→ **Selected passage**:
<<<<

Can I check my child is up to date with their vaccinations?

If you are not sure if your child has had all their routine vaccinations, check their personal health record (Red Book) or contact the GP surgery.

If your child is going abroad, make sure their routine immunisations are up to date. Your child may also need extra immunisations and you may also need to take other precautions.

How will I know when my baby's immunisations are due?

Your doctor's surgery or clinic will send you an appointment for you to bring your baby for their immunisations. Most surgeries and health centres run special immunisation or baby clinics. If you can't get to the clinic, contact the surgery to make another appointment. All childhood immunisations are free. You can also find details in your child's Red Book.

How can I catch up if my child has missed any vaccinations?

If you miss the appointment or need to delay the immunisation, make a new appointment. You can pick up the immunisation schedule where it stopped without having to start again.

Rotavirus vaccine can only be started in babies up to 15 weeks of age and no dose of the vaccine can be given over 24 weeks of age.

>>>>

→ **Your tasks**:
A – For each statement about the passage on childhood vaccinations, answer yes or no and quote the words from the passage that decide it. (i) Parents must pay for childhood immunizations. (ii) A child who misses a vaccination must start the schedule over from the beginning. (iii) Rotavirus vaccine can be started only in babies up to 15 weeks of age.
B – Using the passage on childhood vaccinations, answer each question on its own line.
(i) Where can you check whether a child has had all their routine vaccinations?
(ii) Over what age can no dose of rotavirus vaccine be given?
(iii) What should you do if you can't get to the clinic?
C – Write out the passage on childhood vaccinations from "How can I catch" to "to start again.", without changing anything.
The records that come next play no part in this exercise.

→ **Dataset records**:

<<<<

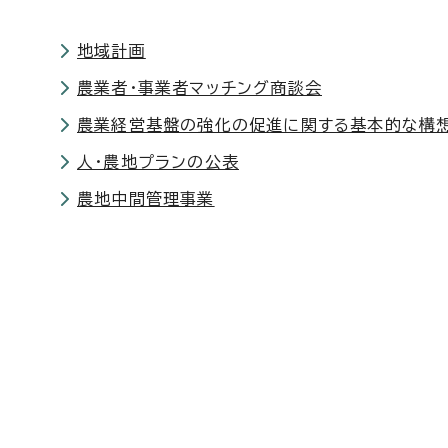
地域計画
農業者・事業者マッチング商談会
農業経営基盤の強化の促進に関する基本的な構
人・農地プランの公表
農地中間管理事業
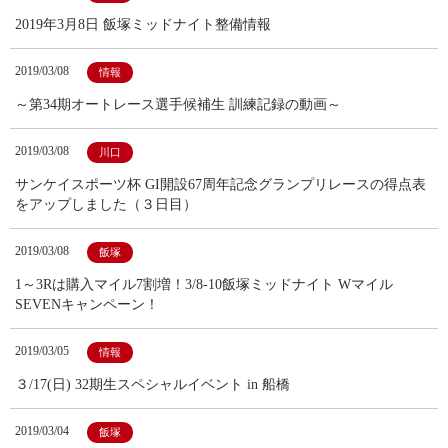
2019年3月8日 飯塚ミッドナイト整備情報
2019/03/08
情報
～第34期オートレース選手候補生 訓練記録の動画～
2019/03/08
川口
サンケイスポーツ杯 GI開設67周年記念グランプリレースの得点表
をアップしました（３日目）
2019/03/08
飯塚
1～3Rは購入マイル7割増！3/8-10飯塚ミッドナイト Wマイル
SEVENキャンペーン！
2019/03/05
情報
３/17(日) 32期生スペシャルイベント in 船橋
2019/03/04
飯塚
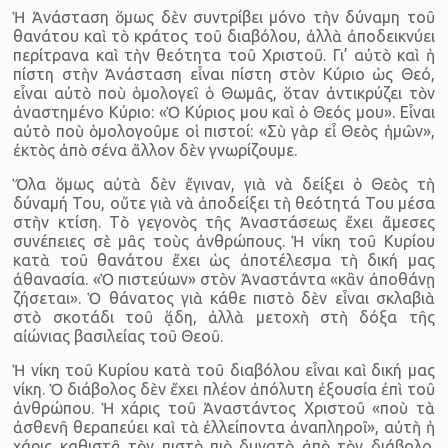
Ἡ Ἀνάσταση ὅμως δὲν συντρίβει μόνο τὴν δύναμη τοῦ
θανάτου καὶ τὸ κράτος τοῦ διαβόλου, ἀλλὰ ἀποδεικνύει
περίτρανα καὶ τὴν θεότητα τοῦ Χριστοῦ. Γι’ αὐτὸ καὶ ἡ
πίστη στὴν Ἀνάσταση εἶναι πίστη στὸν Κύριο ὡς Θεό,
εἶναι αὐτὸ ποὺ ὁμολογεῖ ὁ Θωμᾶς, ὅταν ἀντικρύζει τὸν
ἀναστημένο Κύριο: «Ὁ Κύριος μου καὶ ὁ Θεός μου». Εἶναι
αὐτὸ ποὺ ὁμολογοῦμε οἱ πιστοί: «Σὺ γὰρ εἶ Θεὸς ἡμῶν»,
ἐκτὸς ἀπὸ σένα ἄλλον δὲν γνωρίζουμε.
Ὅλα ὅμως αὐτὰ δὲν ἔγιναν, γιὰ νὰ δείξει ὁ Θεὸς τὴ
δύναμή Του, οὔτε γιὰ νὰ ἀποδείξει τὴ θεότητά Του μέσα
στὴν κτίση. Τὸ γεγονὸς τῆς Ἀναστάσεως ἔχει ἄμεσες
συνέπειες σὲ μᾶς τοὺς ἀνθρώπους. Ἡ νίκη τοῦ Κυρίου
κατὰ τοῦ θανάτου ἔχει ὡς ἀποτέλεσμα τὴ δική μας
ἀθανασία. «Ὁ πιστεύων» στὸν Ἀναστάντα «κἂν ἀποθάνῃ
ζήσεται». Ὁ θάνατος γιὰ κάθε πιστὸ δὲν εἶναι σκλαβιὰ
στὸ σκοτάδι τοῦ ᾅδη, ἀλλὰ μετοχὴ στὴ δόξα τῆς
αἰώνιας βασιλείας τοῦ Θεοῦ.
Ἡ νίκη τοῦ Κυρίου κατὰ τοῦ διαβόλου εἶναι καὶ δική μας
νίκη. Ὁ διάβολος δὲν ἔχει πλέον ἀπόλυτη ἐξουσία ἐπὶ τοῦ
ἀνθρώπου. Ἡ χάρις τοῦ Ἀναστάντος Χριστοῦ «ποὺ τὰ
ἀσθενῆ θεραπεύει καὶ τὰ ἐλλείποντα ἀναπληροῖ», αὐτὴ ἡ
χάρις καθιστᾶ τὸν πιστὸ πιὸ δυνατὸ ἀπὸ τὸν διάβολο.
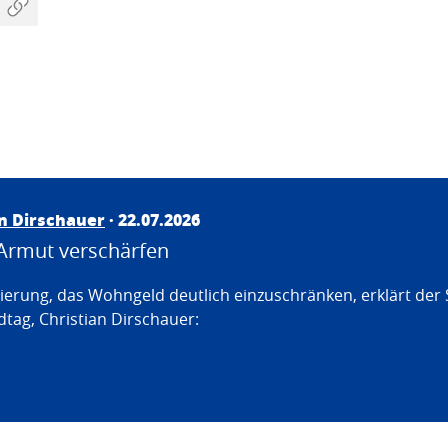
an Dirschauer
· 22.07.2026
Armut verschärfen
erung, das Wohngeld deutlich einzuschränken, erklärt der
tag, Christian Dirschauer:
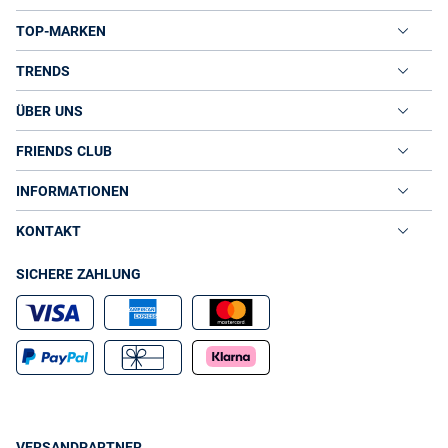
TOP-MARKEN
TRENDS
ÜBER UNS
FRIENDS CLUB
INFORMATIONEN
KONTAKT
SICHERE ZAHLUNG
VERSANDPARTNER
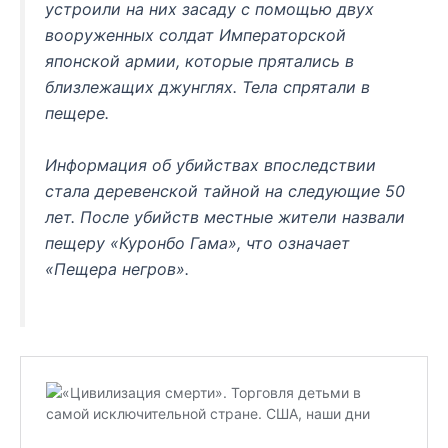
устроили на них засаду с помощью двух
вооруженных солдат Императорской
японской армии, которые прятались в
близлежащих джунглях. Тела спрятали в
пещере.
Информация об убийствах впоследствии
стала деревенской тайной на следующие 50
лет. После убийств местные жители назвали
пещеру «Куронбо Гама», что означает
«Пещера негров».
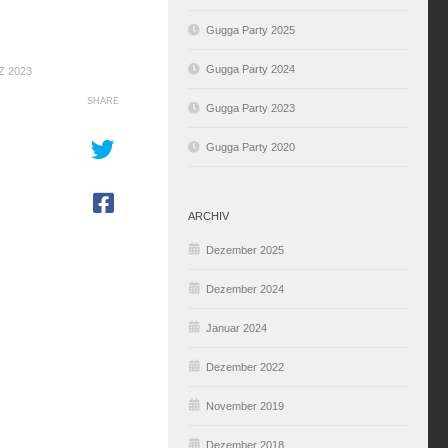
Gugga Party 2025
Gugga Party 2024
Z 2023
SHARE
Gugga Party 2023
Gugga Party 2020
ARCHIV
Dezember 2025
Dezember 2024
Januar 2024
Dezember 2022
November 2019
Dezember 2018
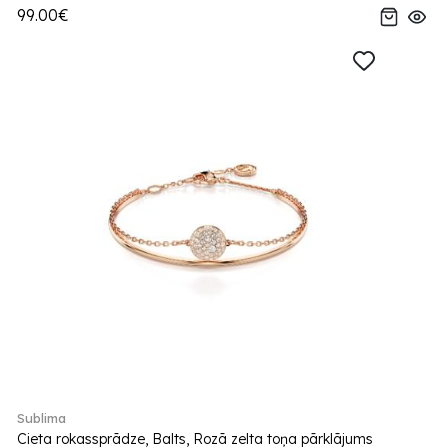
99.00€
Sublima
Cieta rokassprādze, Balts, Rozā zelta toņa pārklājums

>>>>

→ **Answers in order**:
A –
(i) No: "All childhood immunisations are free."
(ii) No: "You can pick up the immunisation schedule where it stopped without having to start again."
(iii) Yes: "Rotavirus vaccine can only be started in babies up to 15 weeks of age"

B –
(i) In the child's personal health record (Red Book), or by contacting the GP surgery.
(ii) 24 weeks.
(iii) Contact the surgery to make another appointment.

C –
How can I catch up if my child has missed any vaccinations?

If you miss the appointment or need to delay the immunisation, make a new appointment. You can pick up the immunisation schedule where it stopped without having to start again.